Très délibérément et comme quelqu’un qui en a l’habitude, Fleur-de-Rogue fouilla dans son corsage et en retira un long trousseau de rossignols et des passe-partout.

– Que comptes-tu faire ? demanda Hélène.

– Parbleu, grommela la maîtresse du Bedeau, je m’en vais ouvrir la lourde, pour que nous puissions entrer dans la tôle. Penses-tu pas que nous allons plumer dehors, par le temps qu’il fait ? C’est qu’on gèle dans ce patelin-là.

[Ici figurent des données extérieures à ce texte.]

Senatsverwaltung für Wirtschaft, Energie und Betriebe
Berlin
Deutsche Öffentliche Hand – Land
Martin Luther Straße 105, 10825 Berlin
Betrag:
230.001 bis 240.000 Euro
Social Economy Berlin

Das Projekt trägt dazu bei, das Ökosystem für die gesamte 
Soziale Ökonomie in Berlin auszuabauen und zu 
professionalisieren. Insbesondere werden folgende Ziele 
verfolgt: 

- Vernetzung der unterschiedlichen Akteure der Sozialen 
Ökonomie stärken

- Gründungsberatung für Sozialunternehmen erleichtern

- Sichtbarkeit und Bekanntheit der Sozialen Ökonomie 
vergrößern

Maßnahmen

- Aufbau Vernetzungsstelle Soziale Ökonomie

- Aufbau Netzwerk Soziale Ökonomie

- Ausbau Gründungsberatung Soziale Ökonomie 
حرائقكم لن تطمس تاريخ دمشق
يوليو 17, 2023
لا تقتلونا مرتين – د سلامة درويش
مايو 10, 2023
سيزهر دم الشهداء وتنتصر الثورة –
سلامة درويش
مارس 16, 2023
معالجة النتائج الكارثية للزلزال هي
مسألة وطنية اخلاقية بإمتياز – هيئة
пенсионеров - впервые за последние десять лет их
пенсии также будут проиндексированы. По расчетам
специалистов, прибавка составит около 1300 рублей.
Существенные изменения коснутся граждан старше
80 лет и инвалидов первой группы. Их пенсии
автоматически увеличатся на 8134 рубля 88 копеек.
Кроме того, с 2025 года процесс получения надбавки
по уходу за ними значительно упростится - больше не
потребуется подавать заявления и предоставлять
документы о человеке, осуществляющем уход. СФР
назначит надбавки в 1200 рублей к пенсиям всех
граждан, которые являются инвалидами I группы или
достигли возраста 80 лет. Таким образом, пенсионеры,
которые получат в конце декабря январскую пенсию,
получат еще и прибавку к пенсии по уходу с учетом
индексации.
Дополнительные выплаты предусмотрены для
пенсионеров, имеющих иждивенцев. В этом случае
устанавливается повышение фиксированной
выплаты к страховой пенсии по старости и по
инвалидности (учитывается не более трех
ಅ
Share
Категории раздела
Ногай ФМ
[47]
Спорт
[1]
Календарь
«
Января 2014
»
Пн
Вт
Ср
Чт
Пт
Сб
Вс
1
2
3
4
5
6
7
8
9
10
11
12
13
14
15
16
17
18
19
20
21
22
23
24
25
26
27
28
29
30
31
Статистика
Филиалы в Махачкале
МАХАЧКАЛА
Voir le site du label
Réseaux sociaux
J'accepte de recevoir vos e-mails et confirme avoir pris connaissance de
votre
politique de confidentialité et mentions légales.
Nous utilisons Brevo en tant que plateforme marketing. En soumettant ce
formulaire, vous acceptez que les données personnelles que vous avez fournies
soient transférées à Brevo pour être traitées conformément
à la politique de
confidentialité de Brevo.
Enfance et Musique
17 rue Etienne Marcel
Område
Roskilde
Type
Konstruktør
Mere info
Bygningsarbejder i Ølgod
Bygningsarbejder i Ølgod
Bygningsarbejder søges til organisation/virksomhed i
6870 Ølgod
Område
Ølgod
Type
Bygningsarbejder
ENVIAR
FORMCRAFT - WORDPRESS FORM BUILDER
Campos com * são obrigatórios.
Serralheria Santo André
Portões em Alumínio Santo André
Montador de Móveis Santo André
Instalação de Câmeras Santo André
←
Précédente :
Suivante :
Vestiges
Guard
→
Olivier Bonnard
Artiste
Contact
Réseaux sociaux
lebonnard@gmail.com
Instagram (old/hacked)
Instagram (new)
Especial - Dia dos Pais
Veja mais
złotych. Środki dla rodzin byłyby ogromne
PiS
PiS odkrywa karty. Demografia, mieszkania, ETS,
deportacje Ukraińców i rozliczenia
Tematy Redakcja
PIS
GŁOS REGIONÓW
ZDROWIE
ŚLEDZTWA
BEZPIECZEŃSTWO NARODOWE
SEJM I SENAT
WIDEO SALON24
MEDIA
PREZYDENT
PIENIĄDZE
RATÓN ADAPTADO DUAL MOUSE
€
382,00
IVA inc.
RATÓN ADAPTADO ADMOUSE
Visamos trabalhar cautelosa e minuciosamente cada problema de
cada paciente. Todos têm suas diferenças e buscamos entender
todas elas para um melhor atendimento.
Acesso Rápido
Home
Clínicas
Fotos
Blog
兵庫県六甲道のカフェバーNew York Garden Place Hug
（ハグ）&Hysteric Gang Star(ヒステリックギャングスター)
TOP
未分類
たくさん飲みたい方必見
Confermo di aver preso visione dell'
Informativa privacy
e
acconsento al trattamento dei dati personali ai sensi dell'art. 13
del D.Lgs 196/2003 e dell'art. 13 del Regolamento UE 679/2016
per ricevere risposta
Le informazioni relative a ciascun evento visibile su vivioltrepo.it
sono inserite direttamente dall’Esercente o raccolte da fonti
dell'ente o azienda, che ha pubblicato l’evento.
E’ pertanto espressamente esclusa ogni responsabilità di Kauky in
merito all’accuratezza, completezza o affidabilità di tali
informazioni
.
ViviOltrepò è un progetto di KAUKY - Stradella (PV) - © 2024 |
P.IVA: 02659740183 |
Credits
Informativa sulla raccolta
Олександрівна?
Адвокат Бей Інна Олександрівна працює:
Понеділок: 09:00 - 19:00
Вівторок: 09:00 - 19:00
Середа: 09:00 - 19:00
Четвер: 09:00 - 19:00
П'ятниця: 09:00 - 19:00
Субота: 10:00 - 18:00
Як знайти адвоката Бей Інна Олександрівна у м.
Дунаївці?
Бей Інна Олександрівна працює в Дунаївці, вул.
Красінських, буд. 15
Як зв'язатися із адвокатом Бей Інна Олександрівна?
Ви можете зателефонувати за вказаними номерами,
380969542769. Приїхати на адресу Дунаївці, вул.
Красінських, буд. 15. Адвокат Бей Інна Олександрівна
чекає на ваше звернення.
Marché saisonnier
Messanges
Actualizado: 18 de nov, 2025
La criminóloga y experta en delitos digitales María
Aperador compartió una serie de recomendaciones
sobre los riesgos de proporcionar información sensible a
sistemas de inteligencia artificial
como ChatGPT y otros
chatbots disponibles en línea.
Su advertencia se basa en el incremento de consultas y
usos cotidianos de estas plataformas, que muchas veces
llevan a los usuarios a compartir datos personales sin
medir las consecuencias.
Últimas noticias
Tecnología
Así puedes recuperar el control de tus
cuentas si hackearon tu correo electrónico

Et, de fait, la nuit menaçait d’être froide, une sorte de brume épaisse s’abattait lentement sur la forêt environnante. Avec une remarquable dextérité, Fleur-de-Rogue fit tourner le pêne dans la serrure, poussa la porte, entra dans la maison. Une bouffée d’air tiède, une odeur de moisi saisirent à la gorge les deux voyageuses.